From My Perspective - - -
There's an old expression regarding “the day after the night before” which pertains to the partying practices of different cultural groups in the world. It usually has reference to the “hangover” that some experience from their excessive drinking and consumption of alcoholic beverages the “night before”! For such a one, “the day after the night before” can be a miserable one as blurred vision and headaches accompany one in the process of becoming “sober” and functional.
However, “the day after the night before” has a different tradition, observance and reference than a binge with which one has inflicted himself/herself. Particularly in the British Empire, it has reference to the day following Christmas – December 26th is observed as St. Stephen’s Day. “St. Steven's Day is an official holiday in Italy, Finland, Ireland and some other countries. It is also celebrated in some other countries as an official or unofficial holiday. In England and the English speaking Commonwealth countries it is known as Boxing Day and celebrated as an official holiday under that name. In Ireland, December 26th is celebrated under the name of St. Stephen's Day or sometimes referred to as Wren Day. Today the holiday is celebrated in Ireland very much like Boxing Day is celebrated in nearby England. But much of the lore of the day centers around a little bird known as the wren. In rural Ireland in times past, groups of young men and boys would dress in old clothes and blacken their faces. They would then capture and kill a wren, and march from house to house, carrying the dead wren on the top of a pole, and asking for a treat or money to bury the wren.” It is a strange way to commemorate a day bearing the name of one who was very significant in Christian and Biblical History.
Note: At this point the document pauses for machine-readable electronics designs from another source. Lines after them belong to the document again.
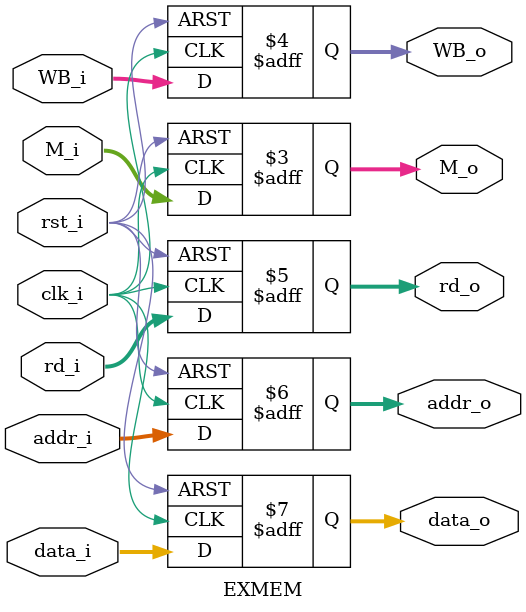
<source format=v>
module EXMEM(
    clk_i,
    rst_i,
    WB_i,
    M_i,
    addr_i,
    data_i,
    rd_i,
    WB_o,
    M_o,
    addr_o,
    data_o,
    rd_o
);

input               clk_i, rst_i;
input   [1:0]       WB_i, M_i;
input   [4:0]       rd_i;
input   [31:0]      addr_i, data_i;
output  [1:0]       M_o, WB_o;
output  [4:0]       rd_o;
output  [31:0]      addr_o, data_o;

reg     [1:0]       M_o, WB_o;
reg     [4:0]       rd_o;
reg     [31:0]      addr_o, data_o;


always@(posedge clk_i or negedge rst_i) begin
    if(~rst_i) begin
        WB_o <= 0;
        M_o <= 0;
        addr_o <= 0;
        data_o <= 0;
        rd_o <= 0;
    end
    else begin
        WB_o <= WB_i;
        M_o <= M_i;
        addr_o <= addr_i;
        data_o <= data_i;
        rd_o <= rd_i;
    end
end

endmodule

</source>
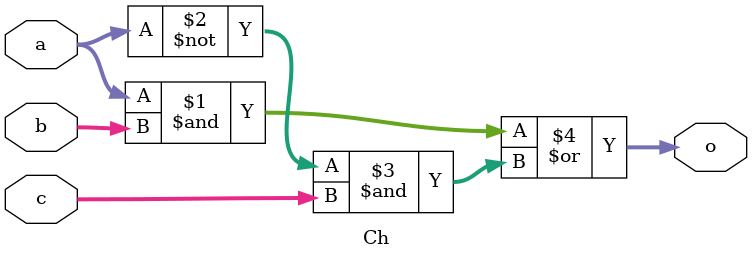
<source format=sv>


module Ch(
	 input wire [31:0] a,
	 input wire [31:0] b,
	 input wire [31:0] c,
	 output wire [31:0] o
	 );

   assign o = (a&b) | (~a&c);

endmodule // m

</source>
We first read about Stephen in Acts 6. As the Church was expanding and growing, the Apostles were directed to find godly men who would be able to assist in aspects of ministry – especially the care of widows (and presumably orphans). The requirement for those to assist in a Diaconal role is stated in Acts 6:2-5, “Then the twelve summoned the multitude of the disciples and said, It is not desirable that we should leave the word of God and serve tables. Therefore, brethren, seek out from among you seven men of good reputation, full of the Holy Spirit and wisdom, whom we may appoint over this business; but we will give ourselves continually to prayer and to the ministry of the word. And the saying pleased the whole multitude. And they chose Stephen, a man full of faith and the Holy Spirit (along with six others)…” In Acts 2:8-15, a summary of Stephen’s life, character and ministry is given: “…Stephen, full of faith and power, did great wonders and signs among the people. Then there arose some from what is called the Synagogue of the Freedmen…disputing with Stephen. And they were not able to resist the wisdom and the Spirit by which he spoke. Then they secretly induced men to say, We have heard him speak blasphemous words against Moses and God. And they stirred up the people, the elders, and the scribes; and they came upon him, seized him, and brought him to the council…And all who sat in the council, looking steadfastly at him, saw his face as the face of an angel.”
The result of the wicked scheming of the Freedmen is given in Acts 7:55-58, Stephen “…being full of the Holy Spirit, gazed into heaven and saw the glory of God, and Jesus standing at the right hand of God, and said, Look! I see the heavens opened and the Son of Man standing at the right hand of God! Then they cried out with a loud voice, stopped their ears, and ran at him with one accord; and they cast him out of the city and stoned him.” Stephen became the first Martyr of the Christian Church. Rather than the day being observed with the frivolity of a Boxing Day or a Day of the Wren, it should be commemorated as a day for noting the cost of true discipleship and a challenge to us all to have the same confidence, hope, courage and commitment to implement Ephesians 6:13, “…take up the whole armor of God, that you may be able to withstand in the evil day, and having done all, to stand.” Consider these things with me!